The Café du Dome was also recognized as the real meeting point of the great colony of American writers, and others who frequented the French Capital: a specific term was actually coined, the Dômiers, which referred to the International group of artists and writers that used to meet in the café’s rooms. Among these were Robert Capa, Ernest Hemingway, Henry Miller, Ezra Pound, Gibran Khalil Gibran, Wassily Kandinsky, Amedeo Modigliani and Picasso.

Café Procope

The Café Procope is considered the first café of Paris and some people think, of the whole of Europe. It was opened exactly 20 years after the arrival, in the French court, of the drink, by that time known as coffee, thanks to the Sultan Mohammed IV.

In locale 1686 the café was taken over by an Italian originally from Acitrezza, Francesco Procopio dei Coltelli to which it owes its name. This character is also credited with the invention of ice-cream.
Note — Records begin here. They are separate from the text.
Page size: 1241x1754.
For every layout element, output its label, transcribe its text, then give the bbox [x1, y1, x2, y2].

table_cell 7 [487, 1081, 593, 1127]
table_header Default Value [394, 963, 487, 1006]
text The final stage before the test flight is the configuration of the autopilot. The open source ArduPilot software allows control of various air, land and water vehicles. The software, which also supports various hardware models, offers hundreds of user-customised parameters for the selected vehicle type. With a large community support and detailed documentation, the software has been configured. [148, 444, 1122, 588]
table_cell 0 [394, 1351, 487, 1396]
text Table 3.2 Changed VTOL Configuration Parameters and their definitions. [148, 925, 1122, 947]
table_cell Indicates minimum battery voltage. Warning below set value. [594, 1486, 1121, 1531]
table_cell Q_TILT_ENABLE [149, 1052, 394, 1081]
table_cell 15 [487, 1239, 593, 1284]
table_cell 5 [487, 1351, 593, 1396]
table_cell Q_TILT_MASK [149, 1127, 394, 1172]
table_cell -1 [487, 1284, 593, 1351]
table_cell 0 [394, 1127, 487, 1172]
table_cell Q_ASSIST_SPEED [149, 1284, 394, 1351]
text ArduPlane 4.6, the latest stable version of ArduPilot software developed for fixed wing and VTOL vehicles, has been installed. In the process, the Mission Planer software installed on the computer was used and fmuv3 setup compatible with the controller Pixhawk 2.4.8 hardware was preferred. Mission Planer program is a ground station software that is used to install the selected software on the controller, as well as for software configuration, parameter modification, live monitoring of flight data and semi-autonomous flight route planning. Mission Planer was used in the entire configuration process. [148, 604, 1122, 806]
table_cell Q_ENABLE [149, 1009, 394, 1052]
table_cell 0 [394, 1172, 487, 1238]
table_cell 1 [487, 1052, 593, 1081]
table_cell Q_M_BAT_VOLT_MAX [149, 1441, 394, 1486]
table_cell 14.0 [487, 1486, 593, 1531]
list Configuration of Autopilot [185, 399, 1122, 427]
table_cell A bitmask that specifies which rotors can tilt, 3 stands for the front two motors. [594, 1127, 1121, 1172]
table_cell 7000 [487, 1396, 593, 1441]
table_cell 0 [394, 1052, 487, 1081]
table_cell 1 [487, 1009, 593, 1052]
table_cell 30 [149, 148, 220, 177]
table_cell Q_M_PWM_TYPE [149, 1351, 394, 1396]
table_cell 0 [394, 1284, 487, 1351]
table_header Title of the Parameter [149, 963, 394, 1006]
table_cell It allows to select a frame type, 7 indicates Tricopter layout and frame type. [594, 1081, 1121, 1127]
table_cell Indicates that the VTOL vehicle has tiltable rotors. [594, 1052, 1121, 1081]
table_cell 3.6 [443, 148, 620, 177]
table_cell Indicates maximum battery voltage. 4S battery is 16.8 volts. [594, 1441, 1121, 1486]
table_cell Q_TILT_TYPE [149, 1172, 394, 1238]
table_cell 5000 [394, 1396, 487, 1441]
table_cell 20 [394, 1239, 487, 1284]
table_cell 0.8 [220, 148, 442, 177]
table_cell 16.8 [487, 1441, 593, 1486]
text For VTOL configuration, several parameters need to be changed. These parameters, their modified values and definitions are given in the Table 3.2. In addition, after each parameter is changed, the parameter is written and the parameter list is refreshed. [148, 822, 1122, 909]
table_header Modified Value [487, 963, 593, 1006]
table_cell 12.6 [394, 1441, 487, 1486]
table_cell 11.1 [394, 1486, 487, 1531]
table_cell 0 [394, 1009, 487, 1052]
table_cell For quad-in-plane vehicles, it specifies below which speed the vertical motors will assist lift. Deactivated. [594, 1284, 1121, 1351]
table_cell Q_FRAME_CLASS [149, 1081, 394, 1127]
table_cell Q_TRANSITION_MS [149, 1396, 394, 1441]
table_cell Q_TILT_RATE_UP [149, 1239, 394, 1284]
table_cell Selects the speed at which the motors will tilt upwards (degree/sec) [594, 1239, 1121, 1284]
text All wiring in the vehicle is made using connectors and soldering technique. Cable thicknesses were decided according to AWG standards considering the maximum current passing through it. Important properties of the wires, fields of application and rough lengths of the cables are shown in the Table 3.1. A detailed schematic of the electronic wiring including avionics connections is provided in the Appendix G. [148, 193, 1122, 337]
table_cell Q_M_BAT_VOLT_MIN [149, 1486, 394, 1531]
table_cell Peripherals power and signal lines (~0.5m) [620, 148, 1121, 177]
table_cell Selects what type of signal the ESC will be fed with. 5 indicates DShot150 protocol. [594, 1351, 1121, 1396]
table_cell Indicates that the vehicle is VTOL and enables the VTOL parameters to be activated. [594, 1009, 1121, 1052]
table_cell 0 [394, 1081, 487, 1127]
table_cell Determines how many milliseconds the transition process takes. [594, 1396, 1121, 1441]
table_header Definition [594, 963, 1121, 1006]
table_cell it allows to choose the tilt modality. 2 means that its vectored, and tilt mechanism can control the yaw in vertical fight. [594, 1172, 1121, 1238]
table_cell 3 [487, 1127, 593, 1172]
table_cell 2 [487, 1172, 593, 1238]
In fact, in his café they served iced waters (granita), fruit ice-creams, anise flowers, cinnamon flowers, frangipane, lemon juice ice-cream, orange juice ice-cream and strawberry sorbet. By order of king Louis XIV, this entrepreneur was the only one in Paris allowed to sell these delicacies.

Very soon, the Café Procope became one of the most important places in the city and was frequented by the most famous people, from La Fontaine, Voltaire, Napoleon, Honoré de Balzac, Victor Hugo, George Sand, Paul Verlaine, but also by Robespierre, Danton and Jean-Paul Marat. One legend says that Diderot chose this venue as the location for writing some of the articles of his Encyclopédie and that Benjamin Franklin prepared his «project of alliance between Louis XVI and the newborn republic» there, as a commemorative plaque testifies, laying down the foundations for the future United States constitution. 

Les Deux Magots

“Magot” in French means “statuette of the Far East”. An unusual name for a café, if it weren’t for the fact that these premises were previously occupied by a draper’s shop specializing in silk, a typical oriental product. Its sign, which shows two of these statuettes, has remained unchanged in all these years. 

Since 1884 Les Deux Magots has been welcoming Parisians, including the most famous personalities such as Paul Verlaine, Arthur Rimbaud and Stéphane Mallarmé who used to frequent the café for the absinthe. The café has remained a reference point even in the last few decades, also becoming a hangout for the surrealists under the guidance of André Breton. These intellectuals, in 1933, instituted a literary prize which carried the same name as the café itself. 

Tradition is taken very seriously at Les Deux Magots. Just think that the family that runs it has always been the same, ever since 1914! Tradition is also evident in one particular preparation, the hot chocolate, which is still prepared “in the old-fashioned way”, ie. starting from the bar of chocolate.